Diare: waspada terhadap poliposis gastrointestinal yang langka

  Apa itu sindrom Cronkhite-Ganada?  Sindrom Cronkhite-Ganada adalah poliposis spesifik non-genetik yang langka, dan sebagian besar ahli sekarang percaya bahwa polip pada penyakit ini adalah polip seperti misshapen tipe remaja. Temuan klinis meliputi pigmentasi kulit, alopecia, dan hipoproteinemia. Jaringan terdiri dari kelenjar monomorfik yang ditutupi dengan satu lapisan epitel mukosa kolumnar, kapsul berisi lendir, dan interstitium yang padat dan edematosa yang disusupi oleh neutrofil plasmacytoid.  Cronkhite-Ganada sebelumnya dianggap sebagai polip adenomatosa, tetapi kemudian ditemukan sebagai polip yang cacat.  Gambaran klinis utama dari sindrom Cronkhite-Ganada adalah: 1. Onset dewasa, lebih disukai pada orang tua, tanpa riwayat keluarga poliposis; 2. Polip ditemukan di seluruh saluran pencernaan, dan secara endoskopi polip kebanyakan menyebar dan tersebar, terutama di sinus lambung, kebanyakan tanpa ujung, dengan diameter 0,5-1,0 cm, permukaan halus dan tekstur lembut; 3. Perubahan histologis sebagian besar mirip dengan polip juvenil.
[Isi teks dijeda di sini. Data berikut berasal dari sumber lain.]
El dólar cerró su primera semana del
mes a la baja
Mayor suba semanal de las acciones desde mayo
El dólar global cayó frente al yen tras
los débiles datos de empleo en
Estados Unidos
Perubahan histologis sebagian besar mirip dengan polip remaja, dengan dilatasi kistik kelenjar, mengandung cairan protein-fibrosa dan edema kronis lamina propria, tanpa kecenderungan ganas; 4. Terdapat perubahan ektodermal, seperti rambut rontok, distrofi kuku dan hiperpigmentasi.  Manifestasi klinis dari sindrom Cronkhite-Ganada adalah: Manifestasi klinis yang paling umum adalah diare, yang terdapat pada 80% kasus, dengan gerakan usus yang besar dan mungkin mengandung lemak atau darah berdaging. Sebagian besar pasien mengalami penurunan berat badan yang signifikan, diikuti oleh nyeri perut, anoreksia, kelelahan, muntah, dan kehilangan libido dan rasa. Hampir selalu ada perubahan kuku, rambut rontok, dan hiperpigmentasi.  Prinsip pengobatan untuk sindrom Cronkhite-Ganada: Prinsip pengobatannya adalah pengobatan simtomatik, terapi nutrisi, terapi antibiotik dan glukokortikoid dan hormon anabolik, tetapi juga produk plasma. Meskipun kasus bertahan hidup selama lebih dari 10 tahun telah dilaporkan, penyakit ini umumnya parah dan prognosisnya buruk, dengan penyebab kematian termasuk malnutrisi, cachexia, gagal jantung, pneumonia, sepsis, dan syok.